Observability you actually need
The three metrics I track for every LLM integration:
Token usage by endpoint. LLM costs scale with tokens, not requests. A single endpoint that passes a 10,000-token system prompt on every call will dominate your API bill within days.
// After every LLM call
$this->metrics->increment('llm.tokens.prompt', $response->usage()->promptTokens);
$this->metrics->increment('llm.tokens.completion', $response->usage()->completionTokens);
$this->metrics->timing('llm.latency_ms', $response->latencyMs());
Classification confidence / tool call success rate. For structured outputs — classifications, function calls, JSON extraction — the model will occasionally return malformed output. Track the parse failure rate. If it climbs above 2%, your prompt is degrading, the model was silently updated, or the input distribution shifted.
Queue depth before and after. If you are doing LLM work in background jobs, queue depth is the leading indicator of whether your worker count is keeping pace with request volume.
The rewrite question, answered honestly
Is Python better for LLM work? For pure ML research, training, and fine-tuning — yes, unambiguously. For building LLM-augmented features on top of an existing PHP system: the gap is smaller than the migration cost in almost every case I have evaluated.
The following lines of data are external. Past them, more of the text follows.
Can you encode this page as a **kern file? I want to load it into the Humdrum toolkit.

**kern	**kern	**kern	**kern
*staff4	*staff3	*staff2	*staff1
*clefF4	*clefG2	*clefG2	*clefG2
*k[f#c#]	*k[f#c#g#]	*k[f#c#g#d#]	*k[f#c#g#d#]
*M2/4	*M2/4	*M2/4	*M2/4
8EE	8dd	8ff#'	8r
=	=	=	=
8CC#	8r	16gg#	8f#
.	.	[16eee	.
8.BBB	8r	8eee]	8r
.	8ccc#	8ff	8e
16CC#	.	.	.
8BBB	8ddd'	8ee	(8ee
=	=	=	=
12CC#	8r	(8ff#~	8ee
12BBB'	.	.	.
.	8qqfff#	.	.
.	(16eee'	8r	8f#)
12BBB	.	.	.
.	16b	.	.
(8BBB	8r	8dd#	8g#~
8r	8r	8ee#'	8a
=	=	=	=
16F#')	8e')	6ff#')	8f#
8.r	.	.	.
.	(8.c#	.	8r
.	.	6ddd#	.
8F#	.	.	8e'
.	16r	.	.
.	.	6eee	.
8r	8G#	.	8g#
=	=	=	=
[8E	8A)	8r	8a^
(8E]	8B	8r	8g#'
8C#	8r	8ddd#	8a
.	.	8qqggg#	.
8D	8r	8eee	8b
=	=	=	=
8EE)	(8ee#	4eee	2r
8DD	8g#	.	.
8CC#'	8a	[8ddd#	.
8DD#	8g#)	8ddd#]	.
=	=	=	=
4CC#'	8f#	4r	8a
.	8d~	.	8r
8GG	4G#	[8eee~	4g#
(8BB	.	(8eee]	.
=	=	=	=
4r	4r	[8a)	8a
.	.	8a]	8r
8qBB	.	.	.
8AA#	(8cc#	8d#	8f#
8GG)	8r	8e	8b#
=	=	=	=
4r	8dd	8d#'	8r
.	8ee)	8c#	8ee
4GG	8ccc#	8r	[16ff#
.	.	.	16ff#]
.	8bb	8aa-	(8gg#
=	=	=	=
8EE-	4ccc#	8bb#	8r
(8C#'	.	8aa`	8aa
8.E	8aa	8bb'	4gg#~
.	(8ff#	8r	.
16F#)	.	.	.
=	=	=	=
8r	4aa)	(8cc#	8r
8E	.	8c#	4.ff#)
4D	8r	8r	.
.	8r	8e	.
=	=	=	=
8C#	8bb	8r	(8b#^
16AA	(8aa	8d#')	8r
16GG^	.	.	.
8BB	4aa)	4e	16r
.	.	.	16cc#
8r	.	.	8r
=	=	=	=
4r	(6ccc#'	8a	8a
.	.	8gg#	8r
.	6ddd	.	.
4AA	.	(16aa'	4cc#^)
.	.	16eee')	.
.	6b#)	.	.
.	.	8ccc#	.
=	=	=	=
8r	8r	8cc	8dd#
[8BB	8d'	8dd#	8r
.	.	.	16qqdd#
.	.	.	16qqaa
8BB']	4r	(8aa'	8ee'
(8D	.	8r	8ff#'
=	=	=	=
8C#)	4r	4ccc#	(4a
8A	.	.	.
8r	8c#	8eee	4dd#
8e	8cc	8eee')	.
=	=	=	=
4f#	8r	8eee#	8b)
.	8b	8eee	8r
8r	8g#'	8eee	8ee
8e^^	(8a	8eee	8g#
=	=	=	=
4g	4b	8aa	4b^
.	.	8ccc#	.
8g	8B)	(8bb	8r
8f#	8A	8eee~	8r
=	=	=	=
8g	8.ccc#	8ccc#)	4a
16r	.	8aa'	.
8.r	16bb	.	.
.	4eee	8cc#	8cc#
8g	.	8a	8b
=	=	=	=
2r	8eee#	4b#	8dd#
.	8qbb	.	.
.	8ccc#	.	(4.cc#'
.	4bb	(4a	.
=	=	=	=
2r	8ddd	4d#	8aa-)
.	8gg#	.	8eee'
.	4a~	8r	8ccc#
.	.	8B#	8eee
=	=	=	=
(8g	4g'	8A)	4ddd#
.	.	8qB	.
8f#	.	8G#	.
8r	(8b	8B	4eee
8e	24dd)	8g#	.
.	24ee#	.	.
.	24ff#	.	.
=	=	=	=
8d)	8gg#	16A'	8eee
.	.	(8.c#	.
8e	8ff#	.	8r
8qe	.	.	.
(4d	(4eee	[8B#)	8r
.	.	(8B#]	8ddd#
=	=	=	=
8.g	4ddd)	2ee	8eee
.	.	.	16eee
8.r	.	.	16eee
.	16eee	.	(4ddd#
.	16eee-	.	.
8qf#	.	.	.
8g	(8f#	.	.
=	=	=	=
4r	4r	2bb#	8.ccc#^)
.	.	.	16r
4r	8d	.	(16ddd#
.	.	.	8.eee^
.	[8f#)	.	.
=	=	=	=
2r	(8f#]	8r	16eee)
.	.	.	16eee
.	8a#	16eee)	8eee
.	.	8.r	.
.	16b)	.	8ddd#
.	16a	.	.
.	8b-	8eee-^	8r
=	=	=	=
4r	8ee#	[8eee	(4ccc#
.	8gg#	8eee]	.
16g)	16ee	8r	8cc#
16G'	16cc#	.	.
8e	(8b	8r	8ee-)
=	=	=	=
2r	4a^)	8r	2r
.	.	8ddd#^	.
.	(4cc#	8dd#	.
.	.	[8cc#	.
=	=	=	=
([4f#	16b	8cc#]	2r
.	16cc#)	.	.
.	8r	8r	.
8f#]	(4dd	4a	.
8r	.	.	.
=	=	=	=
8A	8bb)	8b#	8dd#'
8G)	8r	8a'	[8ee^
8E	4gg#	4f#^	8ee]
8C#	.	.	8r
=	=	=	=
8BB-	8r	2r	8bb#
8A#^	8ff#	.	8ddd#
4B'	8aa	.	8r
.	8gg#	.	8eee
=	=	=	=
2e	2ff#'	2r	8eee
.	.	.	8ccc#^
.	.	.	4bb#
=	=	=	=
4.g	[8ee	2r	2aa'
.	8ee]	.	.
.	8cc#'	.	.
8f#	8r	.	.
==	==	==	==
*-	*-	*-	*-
The question to ask is not "which language is better for LLMs" but "where does the business logic live that the LLM needs to act on?" If it is in a PHP system with ten years of domain modelling, you are not going to replicate that in six months in a new Python service. You will end up with a thin Python wrapper calling your PHP API, and you will have paid full price for the rewrite without gaining anything that LLPhant could not have done from within PHP.